Task statement: Repeat the stretch of entries below from the line with "3179-04_Sirin.qxd 9/2/05 2:07 PM Page 435" through the line with "Type of Academic". Include both ends and add nothing.

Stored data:
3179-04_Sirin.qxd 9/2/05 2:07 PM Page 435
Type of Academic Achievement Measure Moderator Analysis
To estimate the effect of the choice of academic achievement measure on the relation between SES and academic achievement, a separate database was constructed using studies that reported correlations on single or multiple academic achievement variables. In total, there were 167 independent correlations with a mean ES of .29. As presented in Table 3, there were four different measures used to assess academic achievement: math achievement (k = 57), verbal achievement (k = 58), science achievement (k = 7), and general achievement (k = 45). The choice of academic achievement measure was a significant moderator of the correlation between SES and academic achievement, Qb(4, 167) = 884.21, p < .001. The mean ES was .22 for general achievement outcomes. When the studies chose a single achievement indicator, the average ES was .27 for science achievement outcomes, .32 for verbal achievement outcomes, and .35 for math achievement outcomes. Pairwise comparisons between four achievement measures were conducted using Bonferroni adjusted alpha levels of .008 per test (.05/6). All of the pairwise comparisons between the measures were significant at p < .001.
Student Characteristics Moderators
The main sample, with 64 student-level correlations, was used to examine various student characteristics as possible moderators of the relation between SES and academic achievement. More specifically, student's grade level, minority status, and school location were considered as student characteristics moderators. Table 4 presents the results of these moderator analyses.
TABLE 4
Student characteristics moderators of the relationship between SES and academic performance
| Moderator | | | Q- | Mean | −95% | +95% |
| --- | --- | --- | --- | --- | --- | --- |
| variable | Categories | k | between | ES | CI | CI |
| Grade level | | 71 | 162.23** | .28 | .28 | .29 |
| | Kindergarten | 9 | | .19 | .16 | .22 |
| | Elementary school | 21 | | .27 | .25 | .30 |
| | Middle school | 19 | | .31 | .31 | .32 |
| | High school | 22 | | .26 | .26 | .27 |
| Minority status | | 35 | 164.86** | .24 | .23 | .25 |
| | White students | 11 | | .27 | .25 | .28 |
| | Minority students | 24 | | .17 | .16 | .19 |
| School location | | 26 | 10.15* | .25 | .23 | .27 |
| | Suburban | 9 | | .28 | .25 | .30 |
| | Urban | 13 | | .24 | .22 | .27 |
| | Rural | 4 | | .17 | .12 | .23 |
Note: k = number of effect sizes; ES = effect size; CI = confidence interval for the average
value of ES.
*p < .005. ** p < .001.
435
==
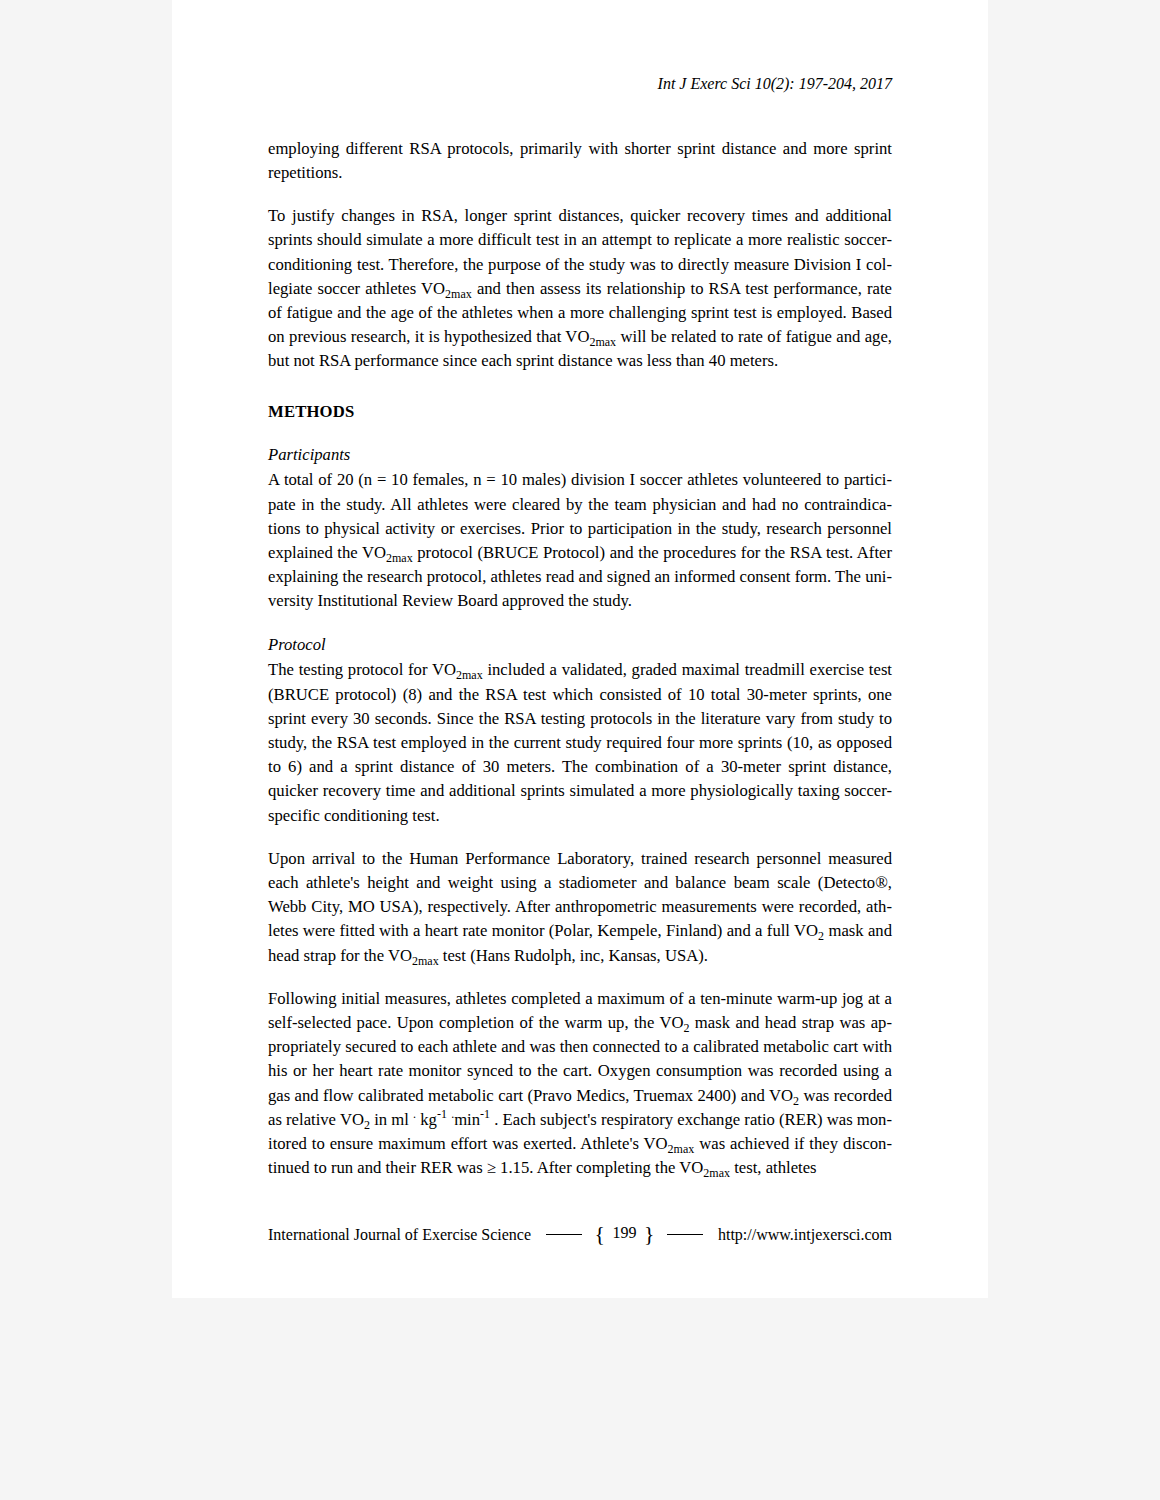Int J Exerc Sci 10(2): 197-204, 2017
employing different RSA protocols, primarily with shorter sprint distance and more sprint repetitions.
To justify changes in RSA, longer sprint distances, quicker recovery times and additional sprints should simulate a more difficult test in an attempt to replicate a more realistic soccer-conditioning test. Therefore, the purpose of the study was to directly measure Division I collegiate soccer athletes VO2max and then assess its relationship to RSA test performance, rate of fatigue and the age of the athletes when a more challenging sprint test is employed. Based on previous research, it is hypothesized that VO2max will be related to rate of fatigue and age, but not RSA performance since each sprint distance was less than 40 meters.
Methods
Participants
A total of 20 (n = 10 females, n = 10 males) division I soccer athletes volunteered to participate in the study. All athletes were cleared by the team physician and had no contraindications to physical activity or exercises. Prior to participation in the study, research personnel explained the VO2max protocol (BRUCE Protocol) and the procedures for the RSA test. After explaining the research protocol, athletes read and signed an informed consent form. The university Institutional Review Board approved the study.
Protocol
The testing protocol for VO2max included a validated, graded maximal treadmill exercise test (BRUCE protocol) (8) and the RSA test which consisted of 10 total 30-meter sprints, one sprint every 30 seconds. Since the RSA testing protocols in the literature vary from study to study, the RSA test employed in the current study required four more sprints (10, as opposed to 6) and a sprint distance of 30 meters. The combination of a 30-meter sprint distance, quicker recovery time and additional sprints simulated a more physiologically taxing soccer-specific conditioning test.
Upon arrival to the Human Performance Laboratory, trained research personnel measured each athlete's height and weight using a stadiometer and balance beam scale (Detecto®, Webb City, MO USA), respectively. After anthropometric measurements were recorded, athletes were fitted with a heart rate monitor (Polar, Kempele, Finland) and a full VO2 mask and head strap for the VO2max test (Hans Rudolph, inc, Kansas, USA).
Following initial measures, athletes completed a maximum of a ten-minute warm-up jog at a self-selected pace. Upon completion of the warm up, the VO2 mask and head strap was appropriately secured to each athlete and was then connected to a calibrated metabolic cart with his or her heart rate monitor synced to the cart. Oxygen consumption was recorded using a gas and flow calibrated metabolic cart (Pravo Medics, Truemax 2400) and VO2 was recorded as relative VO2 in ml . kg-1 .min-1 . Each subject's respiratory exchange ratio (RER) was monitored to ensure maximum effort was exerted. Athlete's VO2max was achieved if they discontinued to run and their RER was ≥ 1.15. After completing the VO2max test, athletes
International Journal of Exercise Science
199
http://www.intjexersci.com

Solution:
3179-04_Sirin.qxd 9/2/05 2:07 PM Page 435
Type of Academic Achievement Measure Moderator Analysis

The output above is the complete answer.